- **O QUE FAZER**
Troque "aventura" por "jornada" e escreva de novo o trecho do causo do noivado do Raul que vai de "A vida para" a "com meus causos.".

- **TEXTO PARA LER**
######

Causos do Urubucaru - O noivado do Raul.


            A vida para mim sempre foi uma grande aventura. Nas andanças por este mundo de Deus vamos aprendendo a trilhar os mais difíceis caminhos. Na memória ficam as lembranças mais agradáveis, motivação constante para continuar desbravando, abrindo picadas, conhecendo pessoas, ouvindo histórias, vivenciando perigos e emoções, entrelaçando nossas vidas com outras. Das pitorescas história que me vem na lembrança; uma das mais engraçadas foi o noivado do Raul. Fato acontecido lá pelo meu saudoso Urubucaru, que narro neste momento para os amigos que já se acostumaram com meus causos.
                                               Tradição, trajes típicos. Rodeio crioulo.

             O Raul era um gringo xucro. Criado lá pelas bandas do jardim de Adão, município de Catuípe. Veio parar no Urubucaru por estas questões de destino. Ele era empregado dos irmãos Brezolin, agricultores que vieram daquele canto do mundo adquirir terras em São Miguel das Missões. Compraram alguns hectares no distrito do Urubucaru, quando aquele rincão ainda pertencia ao município de Santo Ângelo. Parte das terras  que eles compraram pertencia ao meu finado sogro. Um dos irmãos, o João, veio a ser meu concunhado e posteriormente compadre.

######

- **INFORMAÇÕES DADAS**
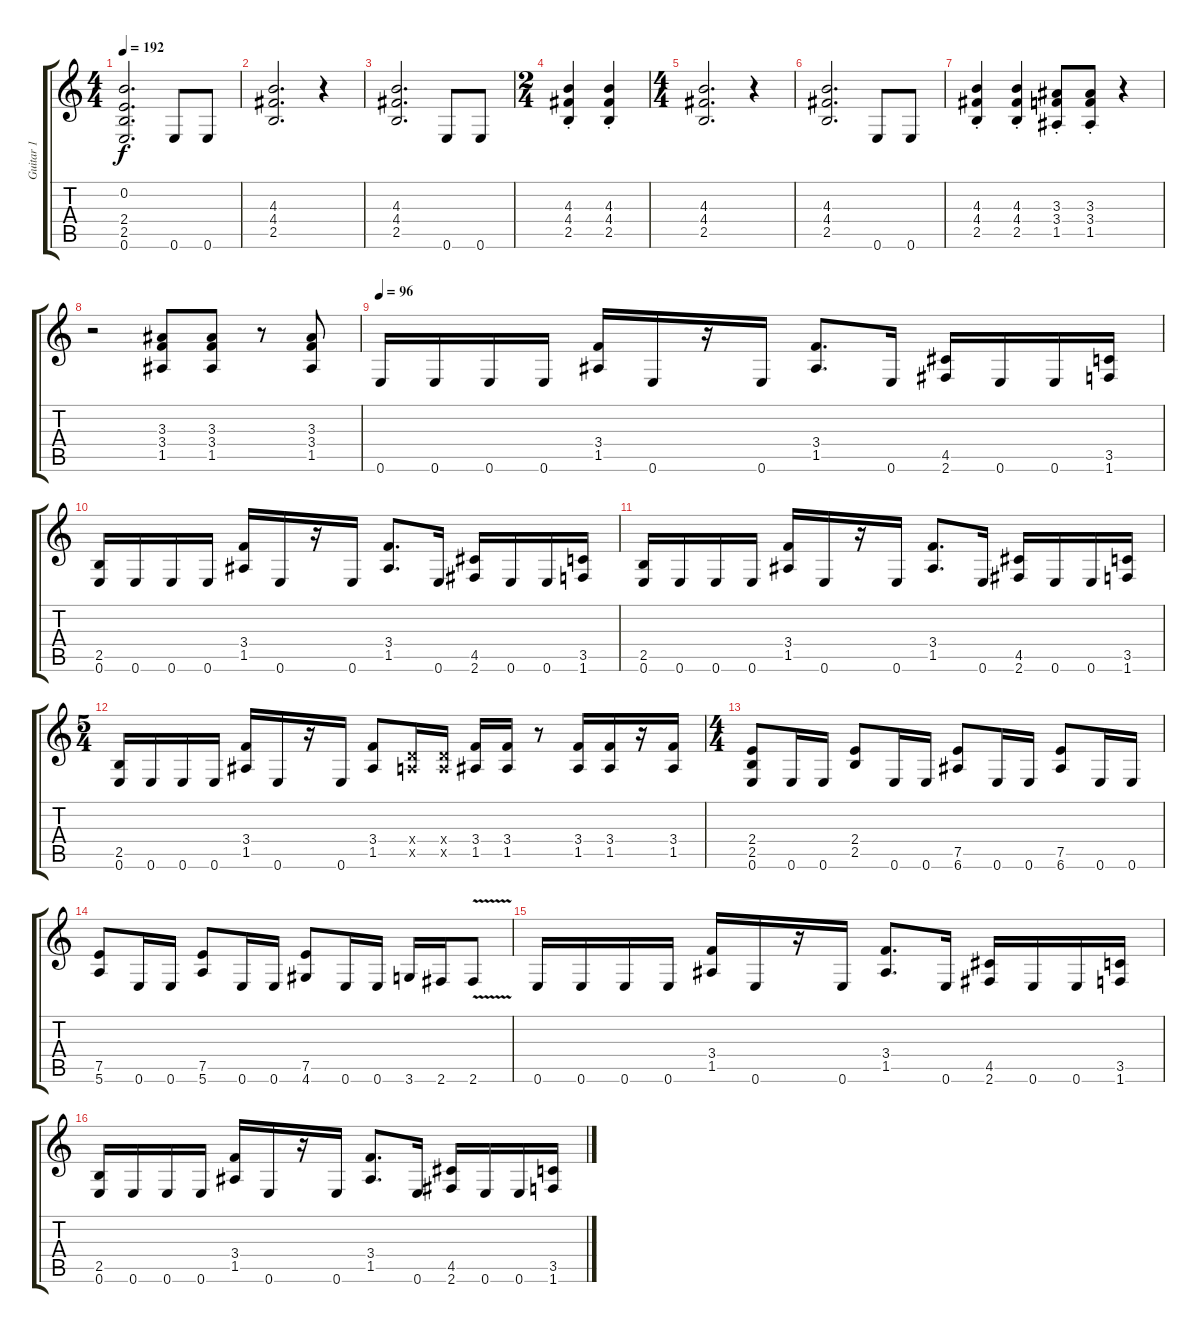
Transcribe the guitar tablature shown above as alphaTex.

######

- **RESPOSTA**
A vida para mim sempre foi uma grande jornada. Nas andanças por este mundo de Deus vamos aprendendo a trilhar os mais difíceis caminhos. Na memória ficam as lembranças mais agradáveis, motivação constante para continuar desbravando, abrindo picadas, conhecendo pessoas, ouvindo histórias, vivenciando perigos e emoções, entrelaçando nossas vidas com outras. Das pitorescas história que me vem na lembrança; uma das mais engraçadas foi o noivado do Raul. Fato acontecido lá pelo meu saudoso Urubucaru, que narro neste momento para os amigos que já se acostumaram com meus causos.